Provided passage
....................

I am in need of some help with TM with one task. I have a csv file with ~300 rows and 42 variables with some variables having NA values. I want to use TM to clean this file up before I load the data to a NLP application. Specifically, I want to remove stopwords, numbers and punctuation. Stemming is probably not required. The last five columns are mainly the ones requiring clean up. Importantly, the NLP application allows input as a table and that is how I would like to have the input structured.
Ideally, I would like to use TM to convert the data frame to a corpus, perform the clean up, and then return the cleaned up text data to the structure fo the csv file to use as input to the NLP app.
I am testing my ability to do this task with text data in a smaller csv file. It is 7 rows by 42 variables.

....................

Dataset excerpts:
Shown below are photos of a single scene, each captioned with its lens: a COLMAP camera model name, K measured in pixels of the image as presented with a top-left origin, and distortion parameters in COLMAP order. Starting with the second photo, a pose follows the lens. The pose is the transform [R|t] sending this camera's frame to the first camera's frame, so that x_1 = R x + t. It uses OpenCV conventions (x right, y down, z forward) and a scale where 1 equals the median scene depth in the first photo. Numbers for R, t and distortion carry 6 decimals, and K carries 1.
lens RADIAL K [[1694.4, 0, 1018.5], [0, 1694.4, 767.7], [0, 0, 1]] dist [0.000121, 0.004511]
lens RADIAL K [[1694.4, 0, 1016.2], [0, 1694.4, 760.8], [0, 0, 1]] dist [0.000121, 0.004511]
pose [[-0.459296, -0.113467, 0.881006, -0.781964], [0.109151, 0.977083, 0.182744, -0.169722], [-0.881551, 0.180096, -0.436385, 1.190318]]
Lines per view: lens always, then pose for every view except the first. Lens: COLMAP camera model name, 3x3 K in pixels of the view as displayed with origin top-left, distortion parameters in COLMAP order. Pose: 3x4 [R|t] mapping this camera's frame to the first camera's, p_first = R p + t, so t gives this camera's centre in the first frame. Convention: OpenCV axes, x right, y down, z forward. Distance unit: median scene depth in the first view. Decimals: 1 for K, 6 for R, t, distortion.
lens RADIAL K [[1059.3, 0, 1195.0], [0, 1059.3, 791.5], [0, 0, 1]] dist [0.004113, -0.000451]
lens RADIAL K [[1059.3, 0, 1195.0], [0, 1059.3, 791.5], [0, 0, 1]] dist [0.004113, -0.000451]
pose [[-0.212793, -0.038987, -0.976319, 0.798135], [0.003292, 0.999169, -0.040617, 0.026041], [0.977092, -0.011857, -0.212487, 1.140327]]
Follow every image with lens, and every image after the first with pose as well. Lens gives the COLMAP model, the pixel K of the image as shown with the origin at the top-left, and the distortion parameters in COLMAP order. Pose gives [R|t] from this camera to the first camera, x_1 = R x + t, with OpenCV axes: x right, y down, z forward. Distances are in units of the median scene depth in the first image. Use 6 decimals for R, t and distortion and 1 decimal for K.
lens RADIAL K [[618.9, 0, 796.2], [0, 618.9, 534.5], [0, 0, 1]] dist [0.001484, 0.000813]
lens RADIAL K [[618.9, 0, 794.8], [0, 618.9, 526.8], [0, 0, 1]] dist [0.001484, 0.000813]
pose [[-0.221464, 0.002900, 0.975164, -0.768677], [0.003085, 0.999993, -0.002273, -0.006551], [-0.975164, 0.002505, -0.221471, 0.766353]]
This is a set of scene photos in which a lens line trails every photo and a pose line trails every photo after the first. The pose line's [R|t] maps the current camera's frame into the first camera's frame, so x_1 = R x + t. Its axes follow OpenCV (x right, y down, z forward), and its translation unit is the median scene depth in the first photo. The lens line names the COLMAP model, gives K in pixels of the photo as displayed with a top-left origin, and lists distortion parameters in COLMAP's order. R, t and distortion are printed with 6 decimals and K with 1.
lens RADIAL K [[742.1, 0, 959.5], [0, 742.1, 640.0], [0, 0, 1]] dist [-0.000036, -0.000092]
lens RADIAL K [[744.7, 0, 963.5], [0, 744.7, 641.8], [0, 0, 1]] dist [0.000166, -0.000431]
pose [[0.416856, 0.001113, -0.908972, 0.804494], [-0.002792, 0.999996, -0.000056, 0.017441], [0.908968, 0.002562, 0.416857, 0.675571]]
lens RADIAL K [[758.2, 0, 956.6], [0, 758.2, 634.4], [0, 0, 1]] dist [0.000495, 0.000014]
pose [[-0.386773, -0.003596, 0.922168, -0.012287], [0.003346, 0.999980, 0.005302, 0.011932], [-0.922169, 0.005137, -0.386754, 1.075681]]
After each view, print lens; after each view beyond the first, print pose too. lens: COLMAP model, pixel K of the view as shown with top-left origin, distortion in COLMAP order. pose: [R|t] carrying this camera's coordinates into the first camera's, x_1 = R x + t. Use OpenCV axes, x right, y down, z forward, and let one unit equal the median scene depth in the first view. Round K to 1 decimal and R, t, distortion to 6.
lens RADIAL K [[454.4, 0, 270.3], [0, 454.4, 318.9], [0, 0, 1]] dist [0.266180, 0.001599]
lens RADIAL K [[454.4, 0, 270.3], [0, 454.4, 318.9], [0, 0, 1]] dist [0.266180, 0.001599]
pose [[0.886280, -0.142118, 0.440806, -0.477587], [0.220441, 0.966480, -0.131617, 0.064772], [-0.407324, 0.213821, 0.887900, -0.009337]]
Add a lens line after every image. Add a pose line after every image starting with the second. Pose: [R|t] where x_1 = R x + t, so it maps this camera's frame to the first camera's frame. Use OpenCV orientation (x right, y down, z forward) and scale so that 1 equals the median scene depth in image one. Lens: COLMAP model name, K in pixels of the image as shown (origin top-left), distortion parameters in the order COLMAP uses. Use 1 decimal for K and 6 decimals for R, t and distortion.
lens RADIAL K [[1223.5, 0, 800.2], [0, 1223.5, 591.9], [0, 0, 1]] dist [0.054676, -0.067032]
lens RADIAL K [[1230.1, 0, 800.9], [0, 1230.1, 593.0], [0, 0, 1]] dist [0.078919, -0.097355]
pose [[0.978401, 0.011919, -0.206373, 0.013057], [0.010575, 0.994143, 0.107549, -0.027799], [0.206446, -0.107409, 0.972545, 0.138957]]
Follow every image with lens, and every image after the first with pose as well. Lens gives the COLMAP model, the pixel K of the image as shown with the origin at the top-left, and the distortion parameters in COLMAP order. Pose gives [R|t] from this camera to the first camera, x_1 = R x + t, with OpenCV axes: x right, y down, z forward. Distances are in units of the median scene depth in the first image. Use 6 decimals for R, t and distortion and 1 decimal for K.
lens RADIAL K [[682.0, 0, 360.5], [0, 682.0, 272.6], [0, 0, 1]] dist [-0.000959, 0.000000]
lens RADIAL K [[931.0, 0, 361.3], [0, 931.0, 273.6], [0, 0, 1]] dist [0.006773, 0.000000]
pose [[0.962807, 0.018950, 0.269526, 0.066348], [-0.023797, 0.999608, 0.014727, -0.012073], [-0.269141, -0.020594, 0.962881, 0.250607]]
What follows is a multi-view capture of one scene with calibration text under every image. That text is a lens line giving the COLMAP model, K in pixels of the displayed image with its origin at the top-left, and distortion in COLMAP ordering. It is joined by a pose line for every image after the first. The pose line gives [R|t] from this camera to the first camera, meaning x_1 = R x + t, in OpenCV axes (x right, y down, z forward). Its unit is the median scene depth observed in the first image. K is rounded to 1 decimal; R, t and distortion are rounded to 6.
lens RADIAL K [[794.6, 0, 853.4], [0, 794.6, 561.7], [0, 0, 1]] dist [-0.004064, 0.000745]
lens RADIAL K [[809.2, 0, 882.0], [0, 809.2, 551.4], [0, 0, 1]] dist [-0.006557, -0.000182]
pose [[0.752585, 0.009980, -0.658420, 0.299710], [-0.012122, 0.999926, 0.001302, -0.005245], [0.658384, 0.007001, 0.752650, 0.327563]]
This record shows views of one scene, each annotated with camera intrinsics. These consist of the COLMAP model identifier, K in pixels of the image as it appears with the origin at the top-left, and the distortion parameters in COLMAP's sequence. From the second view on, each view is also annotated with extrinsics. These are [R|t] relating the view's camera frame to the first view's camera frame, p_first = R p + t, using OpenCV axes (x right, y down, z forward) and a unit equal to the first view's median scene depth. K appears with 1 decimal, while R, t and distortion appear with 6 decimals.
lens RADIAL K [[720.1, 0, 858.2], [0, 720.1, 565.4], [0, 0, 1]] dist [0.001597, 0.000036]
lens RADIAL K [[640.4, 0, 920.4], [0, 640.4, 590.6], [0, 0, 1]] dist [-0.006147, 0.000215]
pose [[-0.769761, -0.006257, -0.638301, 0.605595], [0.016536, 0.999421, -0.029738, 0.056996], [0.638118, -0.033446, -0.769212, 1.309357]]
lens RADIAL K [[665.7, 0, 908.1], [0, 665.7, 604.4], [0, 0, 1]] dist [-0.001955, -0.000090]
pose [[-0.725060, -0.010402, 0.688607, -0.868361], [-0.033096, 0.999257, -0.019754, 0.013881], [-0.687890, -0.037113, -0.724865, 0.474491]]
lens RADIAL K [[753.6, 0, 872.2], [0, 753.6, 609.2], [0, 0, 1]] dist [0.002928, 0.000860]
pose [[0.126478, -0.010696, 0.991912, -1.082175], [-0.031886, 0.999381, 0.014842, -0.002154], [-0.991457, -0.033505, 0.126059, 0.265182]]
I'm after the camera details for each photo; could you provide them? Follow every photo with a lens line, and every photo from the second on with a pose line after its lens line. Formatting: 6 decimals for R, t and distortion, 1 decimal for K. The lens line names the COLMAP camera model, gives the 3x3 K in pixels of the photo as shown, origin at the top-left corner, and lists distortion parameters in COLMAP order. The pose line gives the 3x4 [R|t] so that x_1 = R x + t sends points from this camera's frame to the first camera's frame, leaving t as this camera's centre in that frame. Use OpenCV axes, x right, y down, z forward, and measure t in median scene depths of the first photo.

....................

From the forum post about cleaning a CSV file with TM, copy word for word the part that begins with the words containing "I am in need" and ends with "the NLP app.".

Solution to this exercise
I am in need of some help with TM with one task. I have a csv file with ~300 rows and 42 variables with some variables having NA values. I want to use TM to clean this file up before I load the data to a NLP application. Specifically, I want to remove stopwords, numbers and punctuation. Stemming is probably not required. The last five columns are mainly the ones requiring clean up. Importantly, the NLP application allows input as a table and that is how I would like to have the input structured.
Ideally, I would like to use TM to convert the data frame to a corpus, perform the clean up, and then return the cleaned up text data to the structure fo the csv file to use as input to the NLP app.